Texte:
----------

New York : les cyclistes et le terroriste

La piste cyclable de West Sreet à New York. Au loin, le “One World Trade Center”.

Cette piste cyclable le long de l’Hudson River, dans le sud-ouest de Manhattan, je la connais par cœur. C’est là qu’un terroriste au volant d’un camion de location a fauché des cyclistes. Il en a tué huit.

Cette même piste cyclable, je l’ai empruntée plusieurs fois par semaine pendant les dix années où j’ai vécu dans ce quartier. Avec mon vélo, je débouchais de Clarkson street (au pied de mon immeuble, à un block au nord de Houston street) et je m’engageais sur cette piste de West street qui longe Tribeca et qui aboutit à Battery Park City. De l’autre côté du fleuve, on voit le New Jersey.

J’ai regardé le tracé emprunté par le camion. Le terroriste a commencé son massacre à l’endroit précis où j’entamais jadis mes balades, à 50 mètres de chez moi. A vélo, dans cette direction, on voyait la haute structure des tours jumelles du World Trade Center. Ce fut mon paysage quotidien pendant toutes ces années. J’ai quitté la ville définitivement dix jours avant que Ben Laden ne décide de modifier ce paysage de manière radicale.

Les cyclistes fauchés hier avaient dans leur horizon proche la récente tour (plus haute) du One World Trade Center, construite sur le site de l’ancien World Trade Center détruit le 11 septembre. Le terroriste a terminé sa course en percutant un autocar de ramassage scolaire, un de ces fameux véhicules jaunes qu’on voit dans tous les films américains.

----------

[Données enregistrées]
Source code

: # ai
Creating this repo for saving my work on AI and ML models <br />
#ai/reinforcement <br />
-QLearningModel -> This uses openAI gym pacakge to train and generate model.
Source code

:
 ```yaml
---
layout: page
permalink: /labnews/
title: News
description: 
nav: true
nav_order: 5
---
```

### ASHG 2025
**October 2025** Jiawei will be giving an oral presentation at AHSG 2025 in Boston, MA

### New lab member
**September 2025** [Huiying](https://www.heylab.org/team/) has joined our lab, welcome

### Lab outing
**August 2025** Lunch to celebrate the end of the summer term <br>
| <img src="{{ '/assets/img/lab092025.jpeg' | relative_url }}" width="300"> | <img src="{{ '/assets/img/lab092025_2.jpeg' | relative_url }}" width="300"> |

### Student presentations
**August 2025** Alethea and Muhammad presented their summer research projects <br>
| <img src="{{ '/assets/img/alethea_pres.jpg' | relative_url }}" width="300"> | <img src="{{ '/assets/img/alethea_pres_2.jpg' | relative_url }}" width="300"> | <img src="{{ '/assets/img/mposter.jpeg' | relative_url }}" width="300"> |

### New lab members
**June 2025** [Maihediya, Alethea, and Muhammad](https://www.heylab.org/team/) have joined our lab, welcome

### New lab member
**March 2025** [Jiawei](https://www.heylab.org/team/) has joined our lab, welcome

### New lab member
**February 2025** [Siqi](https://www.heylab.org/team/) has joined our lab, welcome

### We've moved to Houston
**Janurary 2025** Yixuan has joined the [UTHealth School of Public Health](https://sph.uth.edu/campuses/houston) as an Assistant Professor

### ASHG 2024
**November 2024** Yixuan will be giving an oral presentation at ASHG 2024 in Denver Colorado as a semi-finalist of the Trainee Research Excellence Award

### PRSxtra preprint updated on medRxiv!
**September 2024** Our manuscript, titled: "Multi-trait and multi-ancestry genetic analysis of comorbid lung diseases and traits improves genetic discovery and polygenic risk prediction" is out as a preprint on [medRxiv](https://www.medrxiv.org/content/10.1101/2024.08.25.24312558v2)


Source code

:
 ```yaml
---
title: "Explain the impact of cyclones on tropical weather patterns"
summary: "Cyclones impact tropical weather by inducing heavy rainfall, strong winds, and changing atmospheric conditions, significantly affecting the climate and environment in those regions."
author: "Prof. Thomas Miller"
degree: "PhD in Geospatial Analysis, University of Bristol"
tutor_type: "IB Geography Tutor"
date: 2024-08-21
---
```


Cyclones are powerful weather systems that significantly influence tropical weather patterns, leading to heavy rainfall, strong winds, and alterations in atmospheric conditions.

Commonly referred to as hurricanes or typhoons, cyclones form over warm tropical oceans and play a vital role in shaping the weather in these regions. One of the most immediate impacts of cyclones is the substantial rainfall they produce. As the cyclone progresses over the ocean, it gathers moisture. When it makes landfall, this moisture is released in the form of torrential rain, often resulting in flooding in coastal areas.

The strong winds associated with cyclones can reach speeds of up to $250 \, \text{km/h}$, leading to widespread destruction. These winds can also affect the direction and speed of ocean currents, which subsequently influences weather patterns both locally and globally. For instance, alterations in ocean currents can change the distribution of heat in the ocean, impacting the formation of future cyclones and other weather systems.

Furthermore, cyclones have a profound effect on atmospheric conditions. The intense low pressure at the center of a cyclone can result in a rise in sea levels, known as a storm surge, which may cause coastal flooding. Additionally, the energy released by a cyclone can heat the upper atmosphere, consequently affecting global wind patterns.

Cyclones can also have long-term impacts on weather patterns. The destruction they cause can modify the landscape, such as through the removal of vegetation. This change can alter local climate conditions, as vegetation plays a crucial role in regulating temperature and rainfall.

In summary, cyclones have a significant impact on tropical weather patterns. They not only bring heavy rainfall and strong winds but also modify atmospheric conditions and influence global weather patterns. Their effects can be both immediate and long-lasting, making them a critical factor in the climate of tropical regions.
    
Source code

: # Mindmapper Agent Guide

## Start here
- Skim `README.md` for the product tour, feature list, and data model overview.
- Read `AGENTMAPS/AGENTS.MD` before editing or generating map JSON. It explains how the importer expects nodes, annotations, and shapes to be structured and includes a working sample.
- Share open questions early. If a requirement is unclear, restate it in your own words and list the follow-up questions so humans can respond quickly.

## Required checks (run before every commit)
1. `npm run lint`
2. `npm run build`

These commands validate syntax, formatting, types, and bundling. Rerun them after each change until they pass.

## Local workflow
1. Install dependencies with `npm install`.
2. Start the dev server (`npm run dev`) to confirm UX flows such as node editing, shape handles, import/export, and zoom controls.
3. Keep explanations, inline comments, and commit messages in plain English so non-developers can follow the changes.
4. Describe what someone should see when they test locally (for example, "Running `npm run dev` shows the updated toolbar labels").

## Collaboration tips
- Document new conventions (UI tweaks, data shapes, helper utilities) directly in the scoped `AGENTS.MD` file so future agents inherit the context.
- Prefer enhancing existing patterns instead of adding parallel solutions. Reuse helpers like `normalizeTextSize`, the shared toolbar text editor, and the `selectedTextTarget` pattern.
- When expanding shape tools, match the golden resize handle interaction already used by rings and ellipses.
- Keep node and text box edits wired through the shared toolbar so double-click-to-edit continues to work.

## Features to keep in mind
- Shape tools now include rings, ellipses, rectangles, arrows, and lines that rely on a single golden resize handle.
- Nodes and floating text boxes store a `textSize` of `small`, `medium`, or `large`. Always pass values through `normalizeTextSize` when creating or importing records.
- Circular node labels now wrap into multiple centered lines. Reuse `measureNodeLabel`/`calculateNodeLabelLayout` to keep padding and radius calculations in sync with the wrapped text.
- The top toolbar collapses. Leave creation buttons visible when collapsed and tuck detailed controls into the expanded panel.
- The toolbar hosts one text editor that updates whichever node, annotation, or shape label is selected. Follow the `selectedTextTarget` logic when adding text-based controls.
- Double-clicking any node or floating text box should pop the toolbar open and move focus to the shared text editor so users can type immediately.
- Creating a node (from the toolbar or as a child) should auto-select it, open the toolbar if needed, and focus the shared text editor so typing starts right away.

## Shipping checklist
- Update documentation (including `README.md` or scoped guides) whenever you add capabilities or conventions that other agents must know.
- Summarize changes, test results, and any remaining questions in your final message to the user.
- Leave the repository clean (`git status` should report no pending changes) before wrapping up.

----------

Reprenez le texte sur l'attentat de la piste cyclable de New York et poursuivez-le à partir de sa dernière phrase.

Réponse:
La collision s’est produite devant un lycée public installé au bord de l’Hudson River. C’est la Stuyvesant High School dont beaucoup d’élèves viennent de Chinatown, tout proche. C’est le meilleur lycée des Etats-Unis par ses résultats. Cet établissement est public mais il opère une sévère sélection d’entrée. Quatre prix Nobel en sciences ou en mathématiques ont étudié à cet endroit. Ce lycée avait été fermé provisoirement après le 11 septembre 2001 pour servir de quartier général aux forces de l’ordre et aux enquêteurs.

C’est dire que ce secteur de Manhattan est marqué par le terrorisme islamiste.

Je n’écris pas ces lignes pour dire sottement : « cela aurait pu être moi ». Ce serait absurde et ridicule. Je ne dis pas davantage que le 13 novembre 2015 à Paris, « cela aurait pu être moi », même si j’habite à cinq minutes à pied des cafés mitraillés et à dix minutes du Bataclan. Cela aurait pu être moi, cela aurait pu être n’importe qui.

J’ai une pensée particulière pour les cinq touristes argentins qui figurent parmi les huit morts. Des hommes de 48 à 50 ans, des amis venus célébrer en groupe à New York le trentième anniversaire de l’obtention de leur diplôme universitaire.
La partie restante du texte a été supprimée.